My problem is that I haven't travelled home for some years and there are many new rules for entry to the US and they keep getting delayed and ammended and changed continually.

My adult and near adult kids ( since they have current Australian passports as Australian by decent and not a curent US passport) and I thought it would be easier and cheaper for the moment to use an Australian passport rather than cope with US requirements.

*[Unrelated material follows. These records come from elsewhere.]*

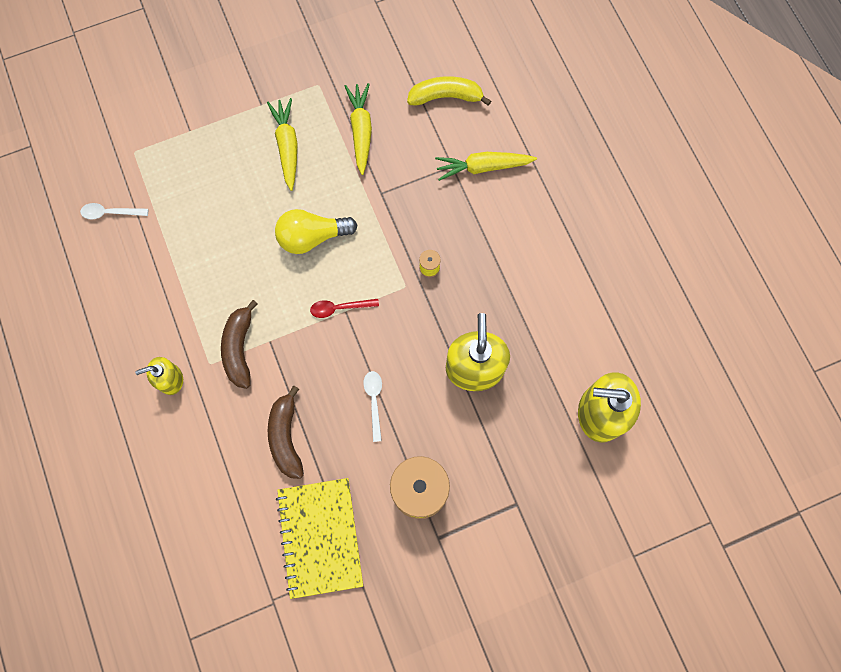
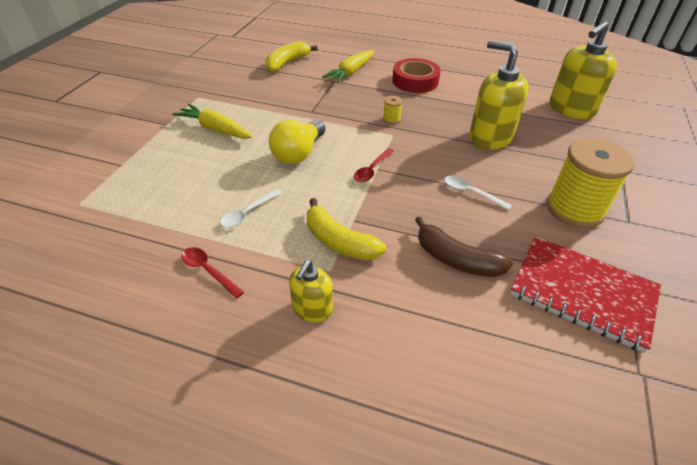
camera: 50 degrees left, 30 degrees down
white spoon [80,203,148,219] -> white spoon moved to [220,189,282,228]
brown banana [221,300,258,389] -> yellow banana [307,198,386,260]
yellow notebook [276,478,363,599] -> red notebook [510,236,661,353]
yellow carrot [345,83,372,175] -> none
none -> red spoon [181,247,244,298]
none -> red tape [392,58,441,93]

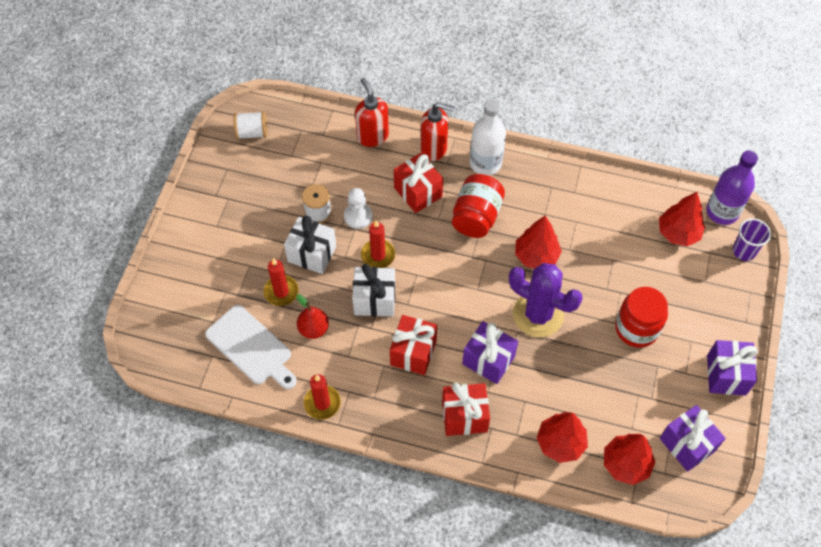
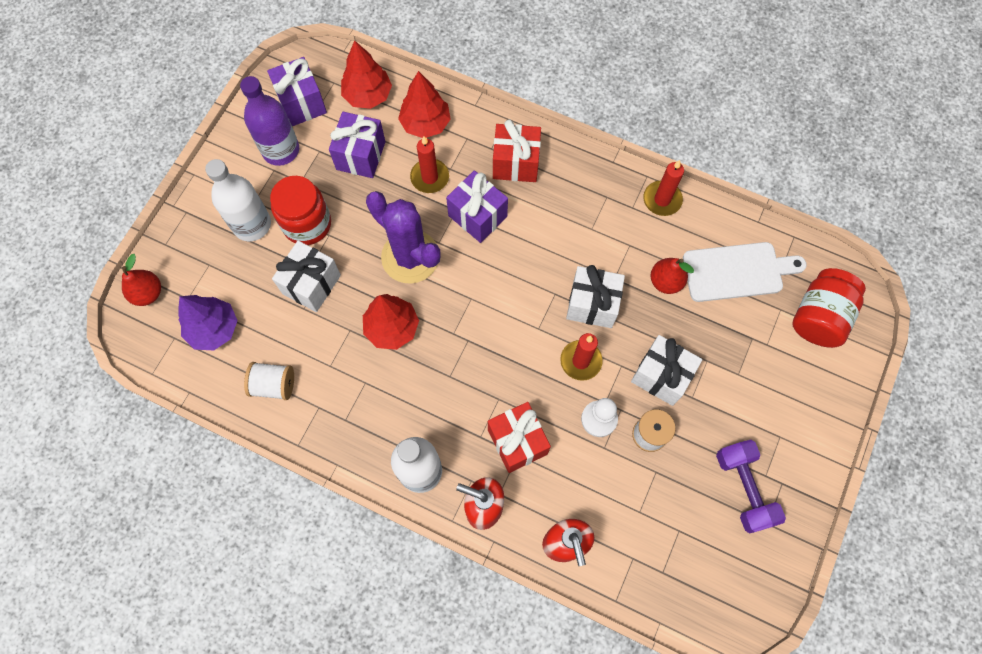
camera: 170 degrees left, 10 degrees up
white cutting board [205,305,297,389] -> white cutting board turned 120 degrees clockwise [683,242,807,302]
white spool [234,111,267,139] -> white spool moved to [244,362,294,400]
red candle [264,258,299,306] -> red candle moved to [410,136,449,193]
red gift [390,315,437,375] -> none
red jar [452,174,505,238] -> red jar moved to [792,268,866,348]
red tree [659,192,705,246] -> purple tree [178,295,238,350]
purple bottle [706,151,758,225] -> purple bottle moved to [240,76,299,166]
purple gift [707,340,758,395] -> purple gift moved to [329,112,385,178]
purple cup [733,218,771,261] -> red pear [122,254,161,306]
none -> white bottle [205,159,271,241]
none -> white gift [272,241,341,312]
none -> purple dumbbell [716,440,786,533]

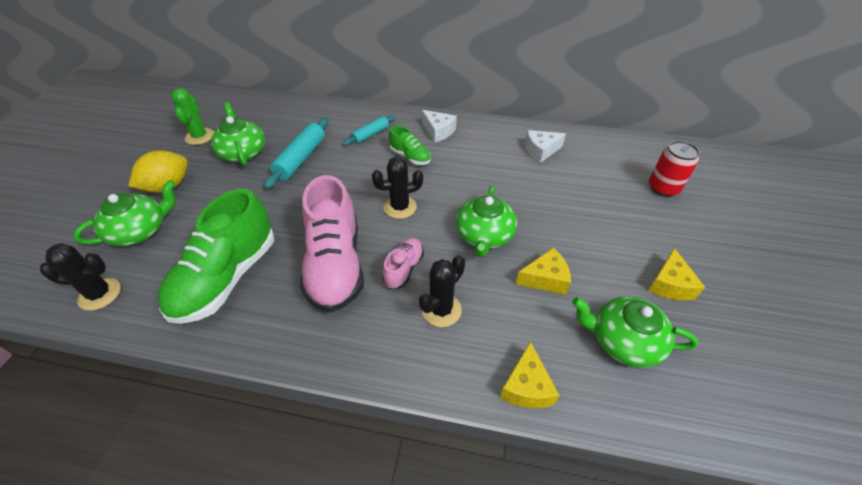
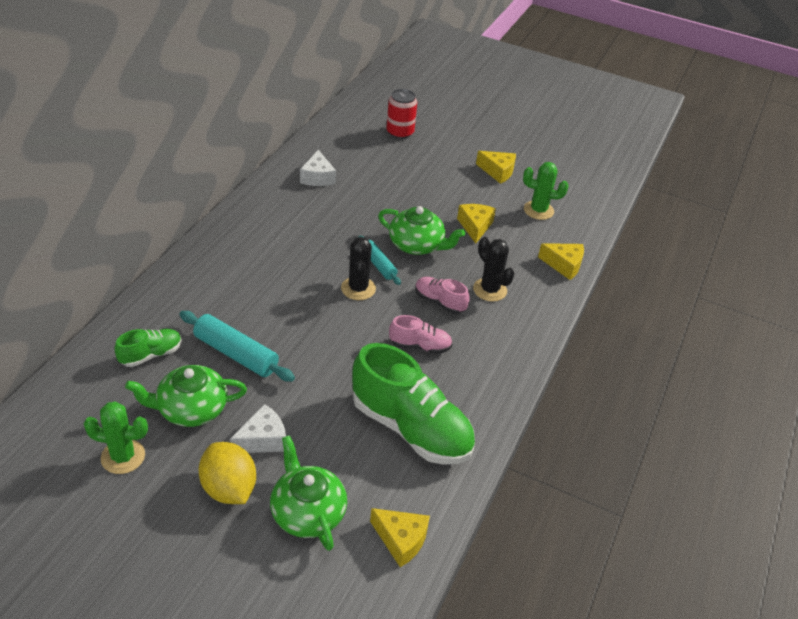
camera: 80 degrees left, 5 degrees down
black cactus [40,243,121,311] -> yellow cheese [370,508,430,567]
pink shoe [300,175,364,313] -> pink shoe [389,315,452,354], size x0.48
turquoise rolling pin [343,115,395,145] -> turquoise rolling pin moved to [358,236,401,285]
green shoe [389,126,431,165] -> green shoe moved to [115,329,182,367]
white cheese [422,110,457,143] -> white cheese moved to [230,404,286,453]
green teapot [572,297,698,368] -> green cactus [523,162,568,220]

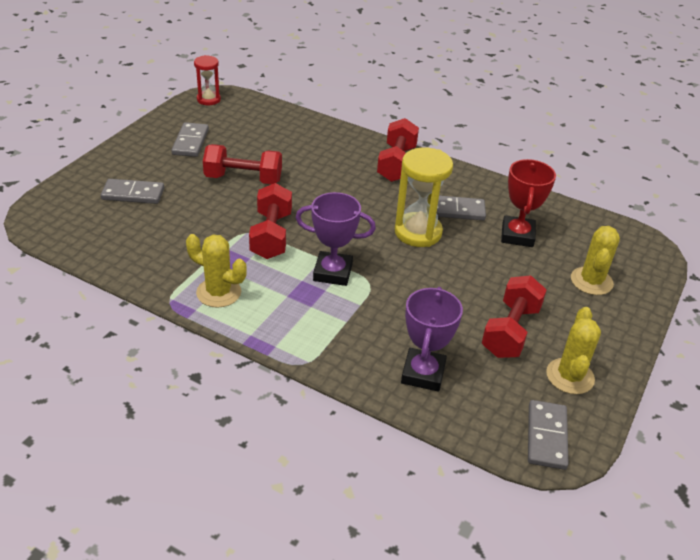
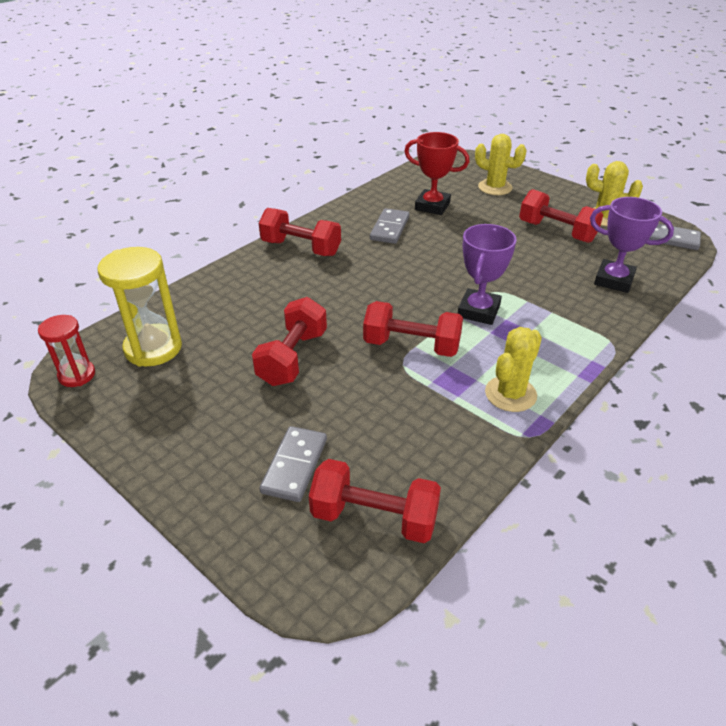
camera: 75 degrees left, 0 degrees up
grey domino [171,122,209,157] -> none
yellow hourglass [395,148,453,247] -> yellow hourglass moved to [97,247,182,367]
none -> red dumbbell [309,459,441,543]

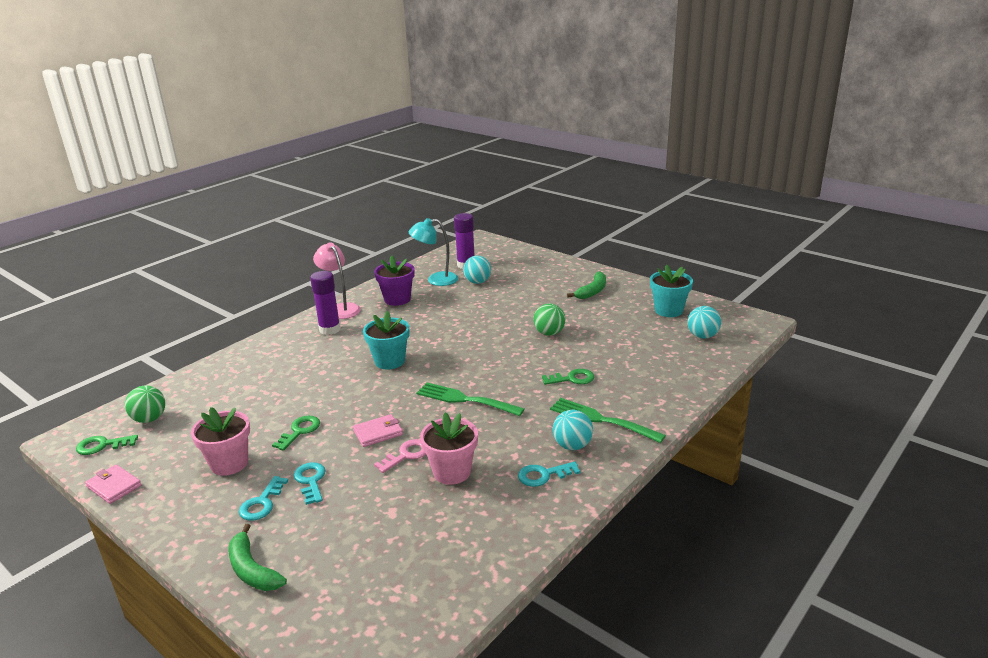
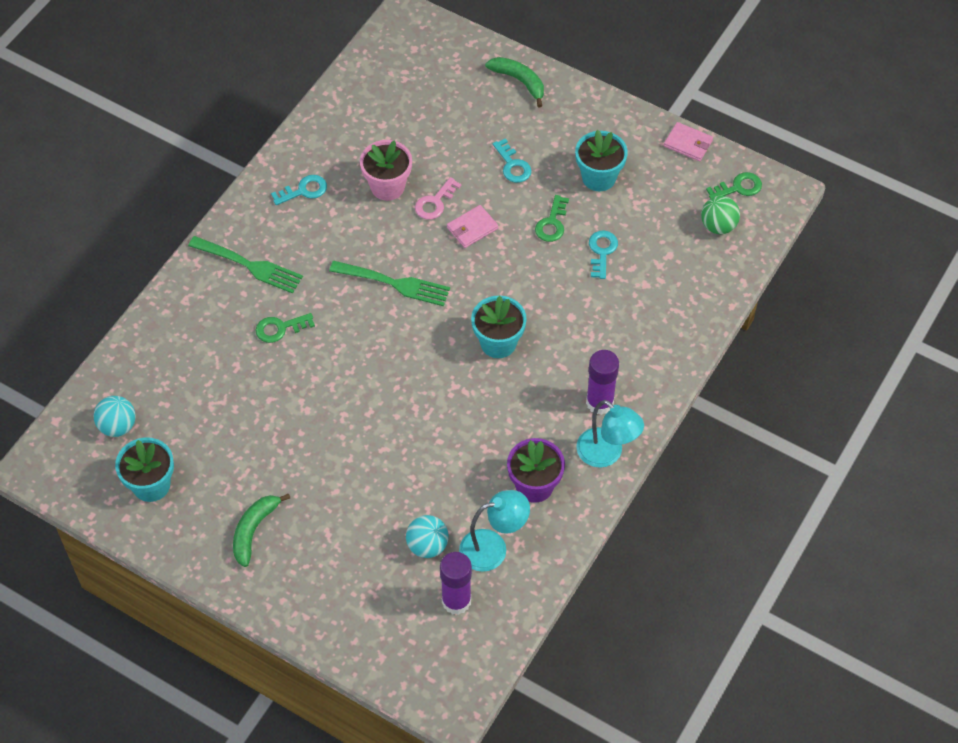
camera: 170 degrees right, 30 degrees up
pink flower pot [191,407,250,476] -> turquoise flower pot [575,130,628,191]
turquoise key [239,476,288,521] -> turquoise key moved to [589,230,618,279]
pink lamp [313,242,361,319] -> turquoise lamp [576,400,644,468]
green ball [533,304,566,336] -> none
turquoise ball [553,410,593,450] -> none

I'll let you know in a couple of weeks. We are all  US resident and the kids are also US citizens too to muddy the waters  some.


----------



## charford (Jul 15, 2007)

If some of you are U.S. residents and some are U.S. citizens, then U.S. immigration will want to see the evidence of your statuses in the U.S. - either green cards or U.S. passports/citizenship papers, not your Aus passports. I traveled between the U.S. and Canada as a resident alien for many years - they never wanted to see my Canadian passport, just the green card.


----------



## Aldo (Jul 20, 2007)

I crossed into Quebec at the Champlain crossing last Friday afternoon, one hour wait.

I crossed back into the States Thursday evening 7PM at the Phillipsburg, VT, croosing, no cars whatsoever, drove right up, and through in about 2 minutes.


----------



## ausman (Jul 29, 2007)

Just to report back.

All comments were very helpful and much appreciated.

We ended up with me travelling on an Oz passport and the kids just using US Driver's Licences and Birth Certificates. It appeared to me that a US Driver's licence would have sufficed for me also.

Entering Canada was smooth and effortless, re-entering the US took about 2 hrs  due to customs processing traffic backup. No customs issues for us due to different nationalities presented. Much grumbling was heard while queued in line yesterday at Stanstead 10:30 to 12:30 or so.


----------



## AKE (Aug 1, 2007)

We cross all of the time and have found that the small border crossings, regardless of the state / province, are always fast with no delays either way.  It is the major ones where there are often delays  (generally just the volumes mixed in with transports) - the near border ''locals" avoid these at all costs.


----------